WHAT THE TASK REQUIRES -
Out of the data below, copy every line with the string "mais".

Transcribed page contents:
== == ==
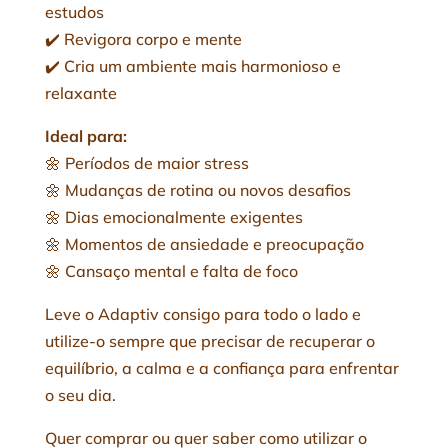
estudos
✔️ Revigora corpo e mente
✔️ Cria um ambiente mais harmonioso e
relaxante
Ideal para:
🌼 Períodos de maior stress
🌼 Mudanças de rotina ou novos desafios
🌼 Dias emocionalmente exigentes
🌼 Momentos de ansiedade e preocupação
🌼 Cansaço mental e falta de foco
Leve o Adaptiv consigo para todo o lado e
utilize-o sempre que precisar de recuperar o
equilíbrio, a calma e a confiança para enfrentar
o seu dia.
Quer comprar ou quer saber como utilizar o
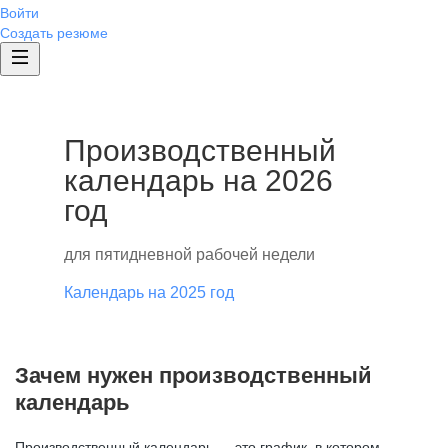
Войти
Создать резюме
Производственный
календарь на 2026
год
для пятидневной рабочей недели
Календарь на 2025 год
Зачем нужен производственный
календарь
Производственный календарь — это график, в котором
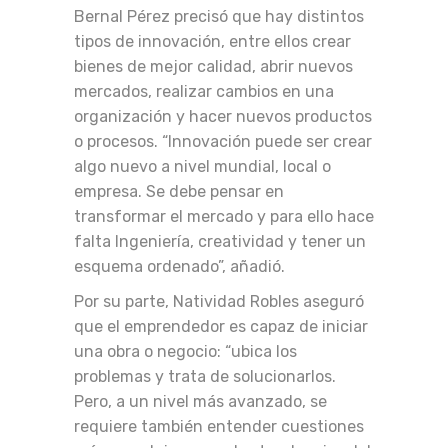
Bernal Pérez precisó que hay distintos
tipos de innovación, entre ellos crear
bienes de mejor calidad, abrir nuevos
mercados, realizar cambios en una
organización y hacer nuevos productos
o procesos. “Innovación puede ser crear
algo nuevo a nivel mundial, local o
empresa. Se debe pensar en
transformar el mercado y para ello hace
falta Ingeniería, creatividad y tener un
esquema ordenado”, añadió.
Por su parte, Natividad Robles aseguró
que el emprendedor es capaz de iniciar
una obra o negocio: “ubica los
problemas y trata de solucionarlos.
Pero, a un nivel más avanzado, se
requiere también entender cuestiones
== == ==
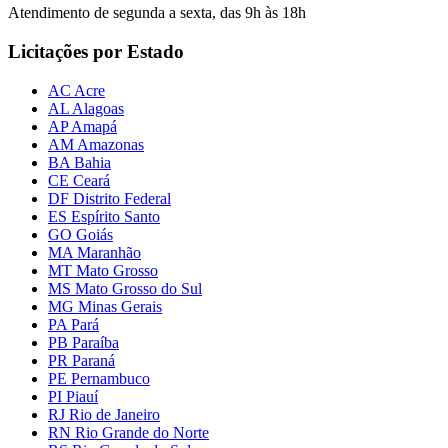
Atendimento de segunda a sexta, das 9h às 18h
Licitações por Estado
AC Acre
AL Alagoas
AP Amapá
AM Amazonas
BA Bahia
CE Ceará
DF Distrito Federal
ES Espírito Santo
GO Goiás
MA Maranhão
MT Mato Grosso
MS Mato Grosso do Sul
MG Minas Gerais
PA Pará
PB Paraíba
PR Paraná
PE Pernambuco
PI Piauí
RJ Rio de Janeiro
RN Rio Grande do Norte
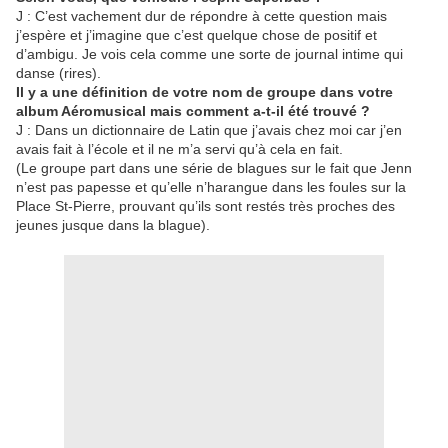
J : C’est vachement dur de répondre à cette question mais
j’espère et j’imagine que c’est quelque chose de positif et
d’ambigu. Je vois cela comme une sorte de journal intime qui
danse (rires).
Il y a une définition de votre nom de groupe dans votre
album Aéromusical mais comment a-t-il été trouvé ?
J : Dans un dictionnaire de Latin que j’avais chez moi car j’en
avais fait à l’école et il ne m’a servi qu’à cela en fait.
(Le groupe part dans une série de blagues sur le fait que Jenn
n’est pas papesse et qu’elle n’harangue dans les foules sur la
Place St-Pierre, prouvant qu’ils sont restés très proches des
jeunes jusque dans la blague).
== == ==
OUTPUT OF THE EXERCISE -
✔️ Cria um ambiente mais harmonioso e
J : C’est vachement dur de répondre à cette question mais
album Aéromusical mais comment a-t-il été trouvé ?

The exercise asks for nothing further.